◆ Exercise 1
Which mining companies does the market report say fell to fresh 52-week lows? Give each with its ticker symbol.
◆ Exercise 2
Write out the stretch of the market report from "It was a tough" through "point since 2008.".

◆ Document excerpt
Stocks were down across the board today, with the S&P 500 posting its worst sell-off in more than four months and the Dow Industrials plunging by more than 260 points.
It was a tough day for equities. Yet, gold got taken out behind the woodshed as well.
The yellow metal sold off for the second-consecutive day today, suffering its worst two-day sell-off in 30 years.
In fact, according to this chart by Bespoke Investment, gold is currently trading at 4.5 standard deviations below its moving average … the most oversold gold’s been since 1975.
The market sell-off has also affected some of the largest miners in the market, sending companies like AngloGold Ashanti (AU), Yamana Gold (AUY), Randgold Resources (GOLD), Barrick Gold (ABX) and Newmont Mining (NEM) to fresh 52-week lows.
We’re seeing the same oversold condition in the mining sector … with the Relative Strength on GDX — the gold miner index — hitting its lowest point since 2008.
But here’s the thing … markets never stay this oversold for long. And when gold bounces back, it can unleash truly remarkable returns for well-positioned investors.
That’s why our in-house commodities expert Sean Brodrick is tracking a small group of junior resource companies right now.
These stocks have proven they could make you 4x, 10x, even 30x your money when the price of gold goes up.
Sean believes that we’re quickly approaching the bottom in gold prices. And with some of these companies trading at or below book value … now is the perfect time to start taking small positions in these companies.
He plans on issuing a few of his top recommendations tomorrow, and the only way to make sure you get the names and ticker symbols is by watching this brand-new investment presentation.
So don’t delay. Click here NOW to discover the top gold opportunities of 2013!
In Other Market News:
- China reported first-quarter GDP growth of 7.7%, below the consensus estimate of 8%. Economists had expected China’s economy to moderately expand after reporting 7.9% GDP growth in the fourth quarter.
- This is concerning news for the world’s second-largest economy, as its 2012 growth GDP growth rate of 7.8% was its weakest since 1999.
- Although the major U.S. indices spent the day in the red, Citigroup (C) was one of the few companies to stay in positive territory today following first-quarter earnings and revenue that exceeded analysts’ estimates.

◆ Information shown

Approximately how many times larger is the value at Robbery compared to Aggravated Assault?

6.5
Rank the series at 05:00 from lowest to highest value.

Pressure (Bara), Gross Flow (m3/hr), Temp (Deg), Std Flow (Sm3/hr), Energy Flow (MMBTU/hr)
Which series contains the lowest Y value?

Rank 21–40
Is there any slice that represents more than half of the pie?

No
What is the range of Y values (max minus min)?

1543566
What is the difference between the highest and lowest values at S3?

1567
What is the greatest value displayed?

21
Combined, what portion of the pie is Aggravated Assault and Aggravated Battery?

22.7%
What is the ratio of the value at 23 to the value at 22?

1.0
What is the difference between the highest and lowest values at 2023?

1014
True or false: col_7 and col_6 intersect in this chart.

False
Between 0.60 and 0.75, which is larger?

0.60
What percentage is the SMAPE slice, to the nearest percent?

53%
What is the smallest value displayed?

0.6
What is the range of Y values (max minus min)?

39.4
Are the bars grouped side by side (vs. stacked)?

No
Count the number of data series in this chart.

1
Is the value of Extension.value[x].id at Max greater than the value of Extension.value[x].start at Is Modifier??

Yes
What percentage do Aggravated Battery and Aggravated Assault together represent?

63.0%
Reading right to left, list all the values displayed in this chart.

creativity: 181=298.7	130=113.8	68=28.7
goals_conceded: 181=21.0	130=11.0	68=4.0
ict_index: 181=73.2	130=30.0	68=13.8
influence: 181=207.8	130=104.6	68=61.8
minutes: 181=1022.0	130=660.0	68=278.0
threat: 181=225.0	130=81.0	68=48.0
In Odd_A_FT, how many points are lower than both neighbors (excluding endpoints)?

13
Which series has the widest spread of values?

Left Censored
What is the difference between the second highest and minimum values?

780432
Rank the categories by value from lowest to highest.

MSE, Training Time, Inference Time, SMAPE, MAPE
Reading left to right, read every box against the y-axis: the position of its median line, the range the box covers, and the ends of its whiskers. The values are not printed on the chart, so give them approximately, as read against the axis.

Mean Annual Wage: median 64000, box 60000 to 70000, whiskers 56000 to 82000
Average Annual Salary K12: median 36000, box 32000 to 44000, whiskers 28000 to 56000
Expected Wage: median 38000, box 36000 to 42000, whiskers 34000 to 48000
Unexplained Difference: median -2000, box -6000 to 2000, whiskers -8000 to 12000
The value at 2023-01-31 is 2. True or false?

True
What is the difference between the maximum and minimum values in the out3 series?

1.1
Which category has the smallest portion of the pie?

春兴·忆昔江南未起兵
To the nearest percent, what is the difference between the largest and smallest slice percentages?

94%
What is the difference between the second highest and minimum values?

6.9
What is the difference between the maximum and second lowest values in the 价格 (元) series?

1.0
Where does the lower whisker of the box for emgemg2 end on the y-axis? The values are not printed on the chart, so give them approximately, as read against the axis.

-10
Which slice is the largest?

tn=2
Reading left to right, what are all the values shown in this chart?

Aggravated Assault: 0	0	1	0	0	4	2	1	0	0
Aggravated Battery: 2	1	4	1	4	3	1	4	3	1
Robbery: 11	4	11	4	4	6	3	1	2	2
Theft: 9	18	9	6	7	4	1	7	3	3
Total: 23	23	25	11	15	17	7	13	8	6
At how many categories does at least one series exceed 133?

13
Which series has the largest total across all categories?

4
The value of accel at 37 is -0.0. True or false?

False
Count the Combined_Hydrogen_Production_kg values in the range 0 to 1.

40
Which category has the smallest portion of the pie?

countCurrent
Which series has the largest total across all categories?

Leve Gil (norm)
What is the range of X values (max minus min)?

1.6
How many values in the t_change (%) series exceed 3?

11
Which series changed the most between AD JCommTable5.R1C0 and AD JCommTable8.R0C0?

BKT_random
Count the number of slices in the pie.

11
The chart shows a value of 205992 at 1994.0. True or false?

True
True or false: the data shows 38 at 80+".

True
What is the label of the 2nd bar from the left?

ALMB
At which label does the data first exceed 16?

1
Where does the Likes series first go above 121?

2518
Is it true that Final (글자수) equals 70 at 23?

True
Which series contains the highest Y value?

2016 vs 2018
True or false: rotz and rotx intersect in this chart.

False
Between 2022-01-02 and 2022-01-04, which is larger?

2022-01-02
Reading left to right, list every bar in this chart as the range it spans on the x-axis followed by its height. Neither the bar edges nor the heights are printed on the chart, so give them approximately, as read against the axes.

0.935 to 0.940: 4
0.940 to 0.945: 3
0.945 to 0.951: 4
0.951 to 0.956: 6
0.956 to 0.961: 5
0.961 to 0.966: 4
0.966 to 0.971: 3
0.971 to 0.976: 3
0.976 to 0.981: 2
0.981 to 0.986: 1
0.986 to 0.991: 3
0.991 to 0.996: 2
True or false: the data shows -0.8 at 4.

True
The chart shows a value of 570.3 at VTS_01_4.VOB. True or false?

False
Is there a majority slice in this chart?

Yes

◆ Solution 1
AngloGold Ashanti (AU), Yamana Gold (AUY), Randgold Resources (GOLD), Barrick Gold (ABX), Newmont Mining (NEM)

◆ Solution 2
It was a tough day for equities. Yet, gold got taken out behind the woodshed as well.
The yellow metal sold off for the second-consecutive day today, suffering its worst two-day sell-off in 30 years.
In fact, according to this chart by Bespoke Investment, gold is currently trading at 4.5 standard deviations below its moving average … the most oversold gold’s been since 1975.
The market sell-off has also affected some of the largest miners in the market, sending companies like AngloGold Ashanti (AU), Yamana Gold (AUY), Randgold Resources (GOLD), Barrick Gold (ABX) and Newmont Mining (NEM) to fresh 52-week lows.
We’re seeing the same oversold condition in the mining sector … with the Relative Strength on GDX — the gold miner index — hitting its lowest point since 2008.